*所给文本:*
---------------
In [None]:
#default_exp gan

In [None]:
#hide
from IPython.display import clear_output
from nbdev.export import notebook2script
from dotenv import load_dotenv
%reload_ext autoreload
%autoreload 2

_ = load_dotenv()

In [None]:
#export
import torch
import logging
import functools
from torch import nn
from more_itertools import pairwise
from practical_ai.layers import Identity


logger = logging.getLogger()
logger.setLevel("INFO")

# gan

> 對抗生成網路（Generative Adversarial Network）的相關模組。

In [None]:
#export 
DIM_CHANNEL_MULTIPLIER = 8
KERNEL_SIZE = 4

## Utilities

In [None]:
#export
def get_n_samplings(dim):
    return int(torch.log2(torch.tensor(dim, dtype=torch.float32)).item()) - 2

In [None]:
dim = 32
assert get_n_samplings(32) == 3

In [None]:
#export
def get_norm2d(name):
    if name == "identity":
        return Identity
    elif name == "batch":
        return nn.BatchNorm2d
    elif name == "instance":
        return functools.partial(nn.InstanceNorm2d, affine=True)
    elif name == "layer":
        return lambda num_features: nn.GroupNorm(1, num_features)
    else:
        raise NotImplementedError

In [None]:
norm = get_norm2d("identity")
norm

practical_ai.layers.Identity

In [None]:
#export
def get_activation(name):
    if name == "relu":
        return nn.ReLU()
    elif name == "leaky_relu":
        return nn.LeakyReLU(0.2)
    elif name == "tanh":
        return nn.Tanh()
    else:
        raise NotImplementedError

In [None]:
act = get_activation("relu")
act

ReLU()

## Modules

In [None]:
#export
class UpsampleConv2d(nn.Sequential):
    """ConvTransponse2d -> Normalization -> Activation"""
---------------
[图像与问题记录]
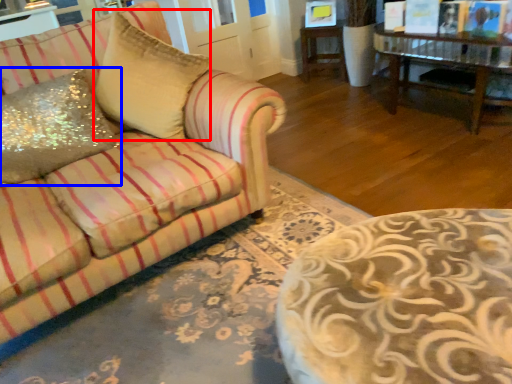
Question: Which object is closer to the camera taking this photo, throw pillow (highlighted by a red box) or throw pillow (highlighted by a blue box)?

Choices:
 (A) throw pillow
 (B) throw pillow

Answer: (B)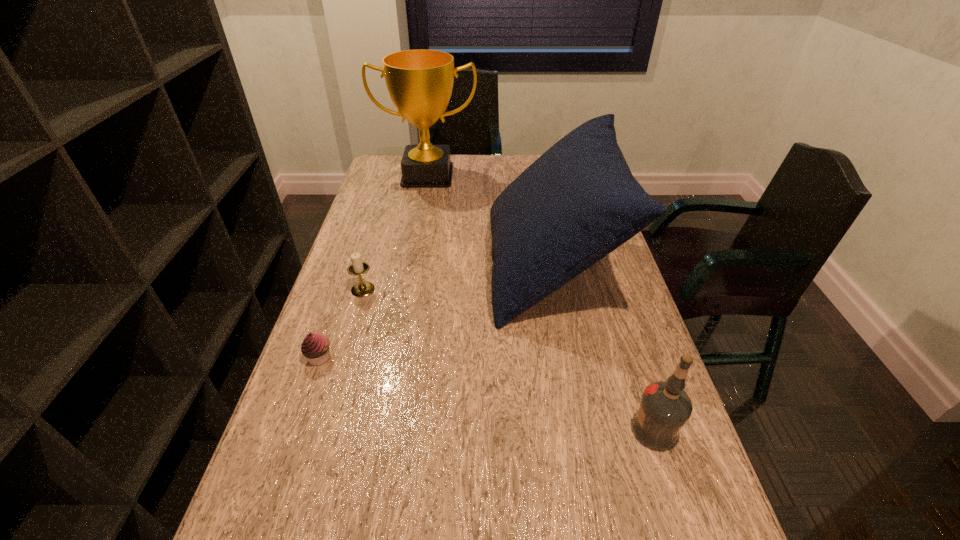
Where is `vacant point located 0.150m on the facing side of the cushion`? vacant point located 0.150m on the facing side of the cushion is located at coordinates (437, 267).

Identify the location of free region located 0.230m on the front label of the third tallest object. This screenshot has height=540, width=960. (515, 430).

Where is `vacant space situated on the front label of the third tallest object`? vacant space situated on the front label of the third tallest object is located at coordinates (606, 430).

At what (x,y) coordinates should I click in order to perform the action: click on free location located on the front label of the third tallest object. Please return your answer as a coordinate pair (x, y). This screenshot has width=960, height=540. Looking at the image, I should click on (444, 430).

This screenshot has height=540, width=960. Find the location of `vacant space located 0.110m on the right of the candle holder`. vacant space located 0.110m on the right of the candle holder is located at coordinates (416, 289).

You are a GUI agent. You are given a task and a screenshot of the screen. Output one action in this format:
    pyautogui.click(x=<x>, y=<y>)
    Task: Click on the free spot located on the front of the second nearest object
    The width and height of the screenshot is (960, 540).
    Given the screenshot: What is the action you would take?
    pyautogui.click(x=275, y=487)

This screenshot has width=960, height=540. Find the location of `object present at the far edge`. object present at the far edge is located at coordinates (420, 82).

In order to click on award that is at the left edge in this screenshot , I will do `click(420, 82)`.

Where is `candle holder that is at the left edge`? The height and width of the screenshot is (540, 960). candle holder that is at the left edge is located at coordinates (364, 288).

Where is `cupcake that is positioned at the left edge`? The width and height of the screenshot is (960, 540). cupcake that is positioned at the left edge is located at coordinates (315, 347).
---------------
将上方的 GAN 模块代码原封不动地完整返回。

In [None]:
#default_exp gan

In [None]:
#hide
from IPython.display import clear_output
from nbdev.export import notebook2script
from dotenv import load_dotenv
%reload_ext autoreload
%autoreload 2

_ = load_dotenv()

In [None]:
#export
import torch
import logging
import functools
from torch import nn
from more_itertools import pairwise
from practical_ai.layers import Identity


logger = logging.getLogger()
logger.setLevel("INFO")

# gan

> 對抗生成網路（Generative Adversarial Network）的相關模組。

In [None]:
#export 
DIM_CHANNEL_MULTIPLIER = 8
KERNEL_SIZE = 4

## Utilities

In [None]:
#export
def get_n_samplings(dim):
    return int(torch.log2(torch.tensor(dim, dtype=torch.float32)).item()) - 2

In [None]:
dim = 32
assert get_n_samplings(32) == 3

In [None]:
#export
def get_norm2d(name):
    if name == "identity":
        return Identity
    elif name == "batch":
        return nn.BatchNorm2d
    elif name == "instance":
        return functools.partial(nn.InstanceNorm2d, affine=True)
    elif name == "layer":
        return lambda num_features: nn.GroupNorm(1, num_features)
    else:
        raise NotImplementedError

In [None]:
norm = get_norm2d("identity")
norm

practical_ai.layers.Identity

In [None]:
#export
def get_activation(name):
    if name == "relu":
        return nn.ReLU()
    elif name == "leaky_relu":
        return nn.LeakyReLU(0.2)
    elif name == "tanh":
        return nn.Tanh()
    else:
        raise NotImplementedError

In [None]:
act = get_activation("relu")
act

ReLU()

## Modules

In [None]:
#export
class UpsampleConv2d(nn.Sequential):
    """ConvTransponse2d -> Normalization -> Activation"""